ISDS Video Series


Creating Organizational Value

Rens van Loon

In 2017 I have published a book with the title Creating Organizational Value through Dialogical Leadership (Springer).

The book combines theory with practice, many case-studies and reflections. The video is a short introduction to the topic and the book, recorded at Tilburg University. 

Face masks as dialogical objects in times of COVID-19 

Luca Tateo

The COVID-19 pandemic brings forward a particular object, usually associated with the medical context: the face mask. How do people make-meaning of its sudden presence in everyday life? How this meaningful artefact mediates people affective experience in the auto and hetero-dialogue? I will discuss how the mask evokes both safety and fear, mediating between “I”, “Me” and the “Other”.

Writing the many selves in bereavement: A story of a spouse's death and dialogical self theory 

Reinekke Lengelle

What do we do when our spouse dies? How can we use poetry and narrative for our healing? How can we conceptualize the continued bond with the deceased through the dialogical self theory? 

Author, academic, and grieving spouse, Reinekke Lengelle, explains how we can move through grief, continue our conversation with our beloved spouse in healthy and creative ways, and move through bereavement poetically. Her upcoming book “Writing the self in bereavement” will be published with Routledge and is coming out early 2021.

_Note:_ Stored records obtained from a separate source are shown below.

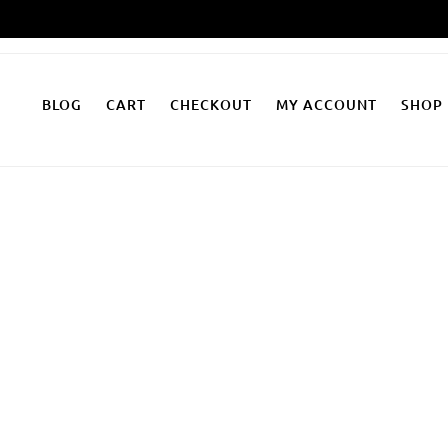
Zum
Inhalt
springen
BLOG
CART
CHECKOUT
MY ACCOUNT
SHOP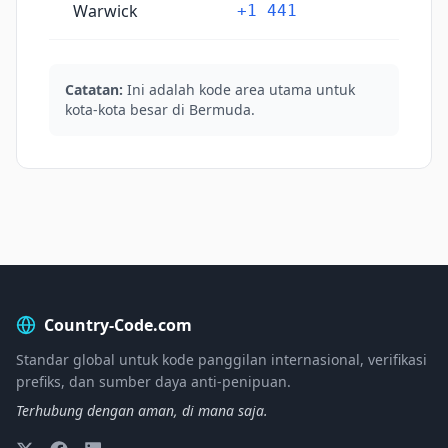
Warwick
+1 441
Catatan:
Ini adalah kode area utama untuk
kota-kota besar di Bermuda.
Country-Code.com
Standar global untuk kode panggilan internasional, verifikasi
prefiks, dan sumber daya anti-penipuan.
Terhubung dengan aman, di mana saja.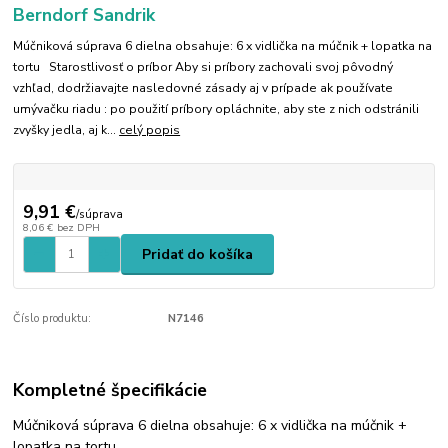
Berndorf Sandrik
Múčniková súprava 6 dielna obsahuje: 6 x vidlička na múčnik + lopatka na
tortu Starostlivosť o príbor Aby si príbory zachovali svoj pôvodný
vzhľad, dodržiavajte nasledovné zásady aj v prípade ak používate
umývačku riadu : po použití príbory opláchnite, aby ste z nich odstránili
zvyšky jedla, aj k...
celý popis
9,91 €
/
súprava
8,06 €
bez DPH
Pridať do košíka
Číslo produktu:
N7146
Kompletné špecifikácie
Múčniková súprava 6 dielna obsahuje: 6 x vidlička na múčnik +
lopatka na tortu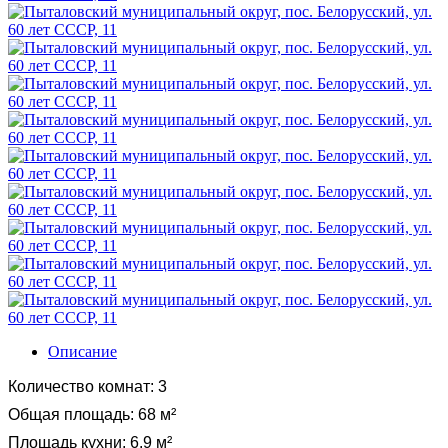
Описание
Количество комнат
:
3
Общая площадь
:
68 м²
Площадь кухни
:
6.9 м²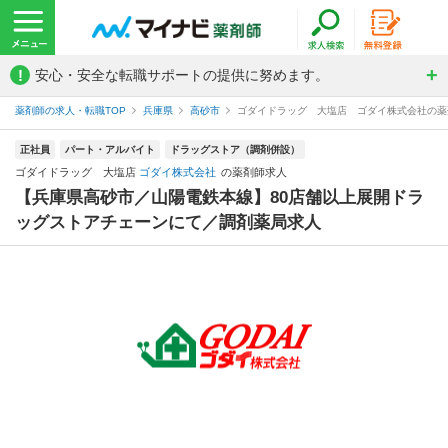
!
安心・安全な転職サポートの提供に努めます。
薬剤師の求人・転職TOP
兵庫県
高砂市
ゴダイドラッグ 大塩店 ゴダイ株式会社の薬
正社員
パート・アルバイト
ドラッグストア（調剤併設）
ゴダイドラッグ 大塩店
ゴダイ株式会社
の薬剤師求人
【兵庫県高砂市／山陽電鉄本線】80店舗以上展開ドラ
ッグストアチェーンにて／調剤薬局求人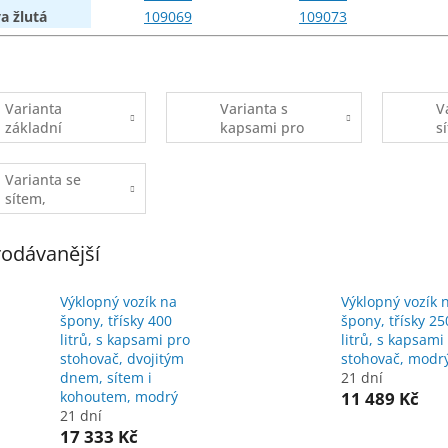
va
žlutá
109069
109073
Varianta
Varianta s
V
základní
kapsami pro
s
stohovač
k
Varianta se
sítem,
kohoutem i
kapsami
odávanější
(čtyřkolová)
Výklopný vozík na
Výklopný vozík 
špony, třísky 400
špony, třísky 25
litrů, s kapsami pro
litrů, s kapsami
stohovač, dvojitým
stohovač, modr
dnem, sítem i
21 dní
kohoutem, modrý
11 489 Kč
21 dní
17 333 Kč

Identity struggles in a border-crossing post-apartheid South African society: Afrikaner and Coloured youth- A dialogical self interpretation 

Charl Alberts

After promising years of the statesmanship of Nelson Mandela in the new democratic society many commentators currently seem to agree that the social fabric of the South African society is seriously unravelling on many levels, and that identity formation among citizens and young people is taking place amidst high levels of social turmoil, contradictions, conflict, tensions and uncertainty. In the light of increasing interest in studying youth identity formation processes the video presentation will focus on two minority groups in the South African context, namely Afrikaners and so-called Coloureds. Findings are interpreted from a Dialogical Self theoretical framework.

Exploring the Varieties of Intrapersonal Communication 

Tom Brinthaupt

Tom will discuss different kinds of self-talk (self-dialogues and self-monologues), ways that these can be measured, some recent research on their nature and frequency, and interesting questions related to when and why people might engage in these forms of intrapersonal communication. 

Novice Teachers, Moments of Wobble, and the Dialogical Self

Bob Fecho, Dawan Coombs, Trevor Thomas Stewart, and Todd S. Hawley

Teachers new to the profession enter into what Bakhtin might call “a dialogically agitated and tension-filled environment” of great uncertainty as they negotiate the complexities of enacting a pedagogy based on dialogical principles in schools where standardized tests and curriculums rule. Multiple I-positions engage and reengage as personal, professional, ideological, and political boundaries blur. Join interviewer Janette Hill in a Q & A session with the four authors of Novice Teachers Embracing Wobble in Standardized Schools as they discuss the understandings and implications of a two-year study built on a foundation of Dialogical Self Theory. The session will highlight the stories of novice teachers who encounter wobble moments—events that cause them to pause, look closely at, and reflect on their teaching practice.

Empathetic-Reflective-Dialogical Restorying: An emancipatory teaching-learning strategy

Janet Jarvis

In response to the clarion call for transformation and decolonisation of the curriculum, I offer Empathetic-Reflective-Dialogical Restorying as a teaching-learning strategy.  This strategy, was employed in three small-scale research projects in a South African Higher Education Institution, addressing decolonisation of the curriculum in the following ways: transdisciplinary engagement; changing how teaching-learning takes place and empowering students as agents of their own learning; depatriarchisation; and dispelling the myth of African inferiority. 

Ethno-cultural Identities and Multiethnic Learning Environments: A Voyage to Dialogical Self Theory

Jan Gube

video introduces my journey to dialogical self theory. It explains how I have used it to understand ethno-cultural identities in multiethnic learning environments. The video also takes viewers to the context of Hong Kong, an arena that offers opportunity to study questions about the shifting trajectories of I-positions of diverse individuals.